# ACTIONS TO TAKE
1. Translate this sentence from the EV loan article into Spanish: "EVs also cost less to fuel and maintain than gasoline-fueled vehicles, which lowers the financial burden on their owners."
2. Answer these questions using the EV loan article:
(a) Who is the co-founder and CEO of Tenet?
(b) How much did Tenet raise in its seed round?
(c) Which bank gave Tenet a $20 million debt facility?
3. Resume the article about Tenet's electric-vehicle loans with a few more sentences that follow on from its final sentence.

*** GIVEN PASSAGE ***

Most U.S. car buyers aren’t getting a fair deal on the loans they take out to buy EVs, according to Alex Liegl, co-founder and CEO of electric-vehicle financing startup Tenet — and he’s got the data to back it up.

For example, why don’t loans take into account the federal tax credits and state and utility incentives you get when you buy an EV? That money might not reach the buyer until a year or more after the purchase, but it does make it more likely that they will keep up with their monthly payments.

EVs also cost less to fuel and maintain than gasoline-fueled vehicles, which lowers the financial burden on their owners. And if the owner defaults on the loan and the lender has to repossess the car, used EVs tend to be worth more than conventional cars with internal combustion engines — and the higher value of that collateral should be worth something as well.

Tenet’s unique take on EV loans bundles up all of these factors into a package that helps consumers by acknowledging the unique attributes of EVs,” Liegl said. What’s been missing from the market so far is the in-depth data to back up his gut feeling that EV buyers are lower credit risks. The more data we’re able to collect, the more efficiently we’re able to price our consumer loans, and the more savings we’re able to pass on.”

Since its 2021 founding, the Silicon Valley startup has raised an $18 million seed round of funding and signed up a number of automotive and financing partners with this premise. Last month it secured a $20 million debt facility from Silicon Valley Bank, which will allow it to originate up to $20 million in EV loans per month,” he said.

*** End of GIVEN PASSAGE ***
*** RECORD EXTRACTS ***

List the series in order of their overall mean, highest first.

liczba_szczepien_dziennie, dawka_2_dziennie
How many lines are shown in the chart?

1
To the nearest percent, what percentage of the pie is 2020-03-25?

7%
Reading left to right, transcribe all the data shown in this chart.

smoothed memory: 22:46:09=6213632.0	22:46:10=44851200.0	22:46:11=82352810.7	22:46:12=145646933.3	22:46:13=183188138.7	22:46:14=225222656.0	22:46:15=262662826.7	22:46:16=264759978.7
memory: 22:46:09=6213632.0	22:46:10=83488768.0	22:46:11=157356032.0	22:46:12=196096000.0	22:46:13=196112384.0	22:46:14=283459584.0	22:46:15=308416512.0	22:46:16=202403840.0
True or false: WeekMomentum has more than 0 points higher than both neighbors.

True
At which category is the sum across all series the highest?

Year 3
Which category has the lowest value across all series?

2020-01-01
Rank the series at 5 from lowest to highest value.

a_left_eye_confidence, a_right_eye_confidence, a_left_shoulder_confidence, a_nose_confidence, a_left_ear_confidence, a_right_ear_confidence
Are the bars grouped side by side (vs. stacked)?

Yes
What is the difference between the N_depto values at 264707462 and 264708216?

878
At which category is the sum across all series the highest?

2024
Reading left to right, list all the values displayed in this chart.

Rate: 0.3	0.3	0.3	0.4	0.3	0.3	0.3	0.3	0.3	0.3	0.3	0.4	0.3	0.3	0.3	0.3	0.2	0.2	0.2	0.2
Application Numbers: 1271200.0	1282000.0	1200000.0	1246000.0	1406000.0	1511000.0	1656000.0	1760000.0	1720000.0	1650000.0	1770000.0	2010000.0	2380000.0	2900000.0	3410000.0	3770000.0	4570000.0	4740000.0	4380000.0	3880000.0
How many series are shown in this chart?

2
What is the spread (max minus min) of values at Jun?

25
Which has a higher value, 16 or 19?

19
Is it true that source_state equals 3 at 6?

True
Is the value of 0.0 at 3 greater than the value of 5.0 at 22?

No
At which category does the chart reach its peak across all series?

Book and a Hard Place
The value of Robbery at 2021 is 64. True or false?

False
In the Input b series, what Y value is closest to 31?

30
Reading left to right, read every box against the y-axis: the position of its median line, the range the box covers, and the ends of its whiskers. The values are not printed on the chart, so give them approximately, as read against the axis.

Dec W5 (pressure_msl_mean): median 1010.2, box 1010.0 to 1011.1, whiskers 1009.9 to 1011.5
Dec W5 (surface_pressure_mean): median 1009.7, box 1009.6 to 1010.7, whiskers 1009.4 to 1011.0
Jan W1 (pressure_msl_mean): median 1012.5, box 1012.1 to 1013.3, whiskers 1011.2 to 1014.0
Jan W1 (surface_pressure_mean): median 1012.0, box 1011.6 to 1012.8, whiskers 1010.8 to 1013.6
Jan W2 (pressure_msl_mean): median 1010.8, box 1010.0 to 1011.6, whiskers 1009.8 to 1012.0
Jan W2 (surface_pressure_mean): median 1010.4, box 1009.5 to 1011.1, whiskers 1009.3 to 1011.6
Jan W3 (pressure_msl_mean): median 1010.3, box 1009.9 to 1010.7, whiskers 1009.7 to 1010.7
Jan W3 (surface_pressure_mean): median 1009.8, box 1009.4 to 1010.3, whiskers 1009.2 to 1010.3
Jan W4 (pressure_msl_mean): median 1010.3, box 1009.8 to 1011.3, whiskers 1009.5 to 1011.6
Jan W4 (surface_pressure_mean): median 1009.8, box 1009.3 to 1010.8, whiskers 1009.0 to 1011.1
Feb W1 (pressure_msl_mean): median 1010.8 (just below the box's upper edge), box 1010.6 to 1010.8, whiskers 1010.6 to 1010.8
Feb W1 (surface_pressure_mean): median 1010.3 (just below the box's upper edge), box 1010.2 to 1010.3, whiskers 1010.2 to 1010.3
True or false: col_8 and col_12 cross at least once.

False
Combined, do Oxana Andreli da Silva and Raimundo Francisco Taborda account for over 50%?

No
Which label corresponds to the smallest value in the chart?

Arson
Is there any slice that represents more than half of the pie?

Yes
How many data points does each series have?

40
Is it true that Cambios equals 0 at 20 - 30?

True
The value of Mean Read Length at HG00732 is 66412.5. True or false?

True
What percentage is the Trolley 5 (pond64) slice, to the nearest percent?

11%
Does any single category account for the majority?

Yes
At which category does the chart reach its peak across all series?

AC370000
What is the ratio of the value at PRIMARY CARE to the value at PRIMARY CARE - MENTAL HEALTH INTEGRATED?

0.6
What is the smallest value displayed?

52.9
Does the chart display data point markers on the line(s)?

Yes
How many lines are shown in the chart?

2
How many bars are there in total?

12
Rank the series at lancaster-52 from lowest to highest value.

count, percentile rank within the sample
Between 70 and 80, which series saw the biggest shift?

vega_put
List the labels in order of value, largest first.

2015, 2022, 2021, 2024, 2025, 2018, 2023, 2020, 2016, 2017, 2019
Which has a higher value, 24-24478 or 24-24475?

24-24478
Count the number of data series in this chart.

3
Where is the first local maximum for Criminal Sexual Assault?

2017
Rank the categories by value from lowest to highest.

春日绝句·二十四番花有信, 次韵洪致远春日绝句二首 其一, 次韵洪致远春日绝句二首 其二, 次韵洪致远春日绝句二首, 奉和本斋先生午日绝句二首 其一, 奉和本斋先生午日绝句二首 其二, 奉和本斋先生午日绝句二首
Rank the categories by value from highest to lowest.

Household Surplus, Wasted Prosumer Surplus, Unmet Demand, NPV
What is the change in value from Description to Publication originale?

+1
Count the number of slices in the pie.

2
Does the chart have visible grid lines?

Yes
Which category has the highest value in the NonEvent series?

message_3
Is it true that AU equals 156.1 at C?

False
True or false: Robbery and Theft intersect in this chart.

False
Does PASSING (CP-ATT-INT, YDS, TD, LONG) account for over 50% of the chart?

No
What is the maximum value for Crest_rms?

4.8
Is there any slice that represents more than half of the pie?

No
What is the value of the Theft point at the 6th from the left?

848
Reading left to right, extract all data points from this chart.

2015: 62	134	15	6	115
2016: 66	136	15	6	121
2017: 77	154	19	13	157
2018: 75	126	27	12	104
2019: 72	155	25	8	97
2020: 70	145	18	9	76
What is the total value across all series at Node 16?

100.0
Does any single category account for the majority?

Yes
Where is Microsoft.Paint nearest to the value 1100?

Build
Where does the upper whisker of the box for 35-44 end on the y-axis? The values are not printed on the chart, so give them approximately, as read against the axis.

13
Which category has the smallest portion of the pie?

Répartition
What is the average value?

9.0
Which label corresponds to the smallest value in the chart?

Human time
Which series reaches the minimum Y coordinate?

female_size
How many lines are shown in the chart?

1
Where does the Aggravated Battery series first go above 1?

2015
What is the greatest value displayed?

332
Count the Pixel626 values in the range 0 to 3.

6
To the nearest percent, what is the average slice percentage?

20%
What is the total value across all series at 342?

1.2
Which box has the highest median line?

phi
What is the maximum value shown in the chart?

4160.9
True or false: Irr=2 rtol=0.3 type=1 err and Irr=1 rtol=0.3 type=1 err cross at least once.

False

*** End of RECORD EXTRACTS ***

# RESPONSES IN ORDER
1. Los vehículos eléctricos también cuestan menos de recargar y mantener que los vehículos de gasolina, lo que reduce la carga económica de sus propietarios.

2.
(a) Alex Liegl
(b) $18 million
(c) Silicon Valley Bank

3.
Tenet doesn’t carry the loans on its own balance sheet, Liegl explained. Instead, it earns money from banks, credit unions, automakers, dealers and other financing partners that use its underlying data analysis to connect the dots and align those incentives.”

The company has enabled several thousand loans so far, is active across 33 states, and is aiming to get at least 10,000 EVs financed by the end of 2023, he said. On average, these loans offer monthly payments that are about $150 less than payments on loans for EVs that are made in more conventional ways, Tenet said.

The availability of more attractive loans could play a big role in speeding EV adoption among U.S. consumers, said Nick Christian, head of specialty financing for Silicon Valley Bank. About 85 percent of U.S. car buyers finance their vehicle purchases.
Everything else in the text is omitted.